Matriarchè. Il principio materno per una società egualitaria e solidale è un progetto editoriale di Exorma edizioni (un libro ed un video) curato da Francesca Colombini e Monica Di Bernardo. Sarà presentato al Salone dell’editoria sociale  a Roma che si svolgerà  dal 31 ottobre al 3 novembre.  Il libro offre una visione alternativa del mondo rispetto alla visione della cultura patriarcale con le testimonianze di  ricercatrici e ricercatori, di studiose e studiosi  e di ambientaliste-i, filosofe-i. I lettori e le lettrici interessati potranno partecipare alla pubblicazione del libro con il crowfunding e anche questa è una  alternativa nel sistema dell’editoria fortemente colonizzato dalle scelte delle grandi case editrici.

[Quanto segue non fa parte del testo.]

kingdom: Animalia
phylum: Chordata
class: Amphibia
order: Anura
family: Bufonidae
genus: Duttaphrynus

In un mondo sovraffollato, in profonda crisi economica, attraversato da continue guerre per l’appropriazione delle risorse energetiche, viviamo con lo sfruttamento sconsiderato della Terra  e conviviamo o moriamo con i disastri ambientali e l’inquinamento. La nostra cultura fondata sul patriarcato sembra non essere più in grado di dare risposte alle richieste di cambiamento e di rinnovamento.

E’ possibile ripensare i nostri sistemi di vita e fondare le società umane sul rispetto della natura, dell’ambiente, la non violenza, l’equilibrio nei rapporti tra donne e uomini? Alle economie capitalistiche è possibile sostituire economie di sussistenza, e alla legge del mercato per la circolazione dei beni, l’alternativa del dono?

Il focus del libro è  l’individuazione dello stretto rapporto che intreccia lo sviluppo sostenibile e l’autosussistenza, di cui sentiamo parlare molto oggi, con i valori legati alla matrilinearità e alla matrifocalità. Quella di Vandana Shiva è la prima delle testimonianze di Matriarchè per ripensare (o riscoprire) il significato della femminilità, e mettere in luce i  limiti del modello patriarcale e della sua economia capitalistica  fino a riconsiderare le relazioni tra i generi femminile e maschile.

Il matriarcato, nei miti è sempre stato trasfigurato e raccontato come simile al patriarcato o come un mondo terrificante di totalitarismo al femminile. Non è così. Matriarchè riprende la definizione di matriarcato che ha dato la filosofa tedesca Heide Gottner-Abendroth: matri/archè, ovvero origine dalla madre. Riconsiderare l’origine dalla madre significa abbandonare lo schema che individua il materno solo con la relazione madre-figlio e farlo divenire una capacità pan-umana.  

Ed è con questo significato che si deve guardare alle società matriarcali. Ancora oggi nel mondo seppur poco conosciute, esistono un centinaio di società pacifiche improntate sul modello matriarcale o matrifocale dove esiste un equilibrio nel rapporto tra uomini e donne e non esiste la violenza di genere. In Africa, Oceania, America e Asia, le comunità dei Mosuo, dei Lahu, i Nair del Kerala sono alcune delle comunità che stanno resistendo anche alla moderna globalizzazione; sono popolazioni spesso emarginate, fondate su una cultura ancora molto più antica di quella patriarcale.

Vivono le relazioni tra donne e uomini, il rapporto con la terra e le risorse, con paradigmi completamente diversi da quelli dello sfruttamento, del dominio e della subordinazione, della guerra e della violenza. Da queste comunità pacifiche è possibile imparare un modello di vita alternativo disponendoci al cambiamento.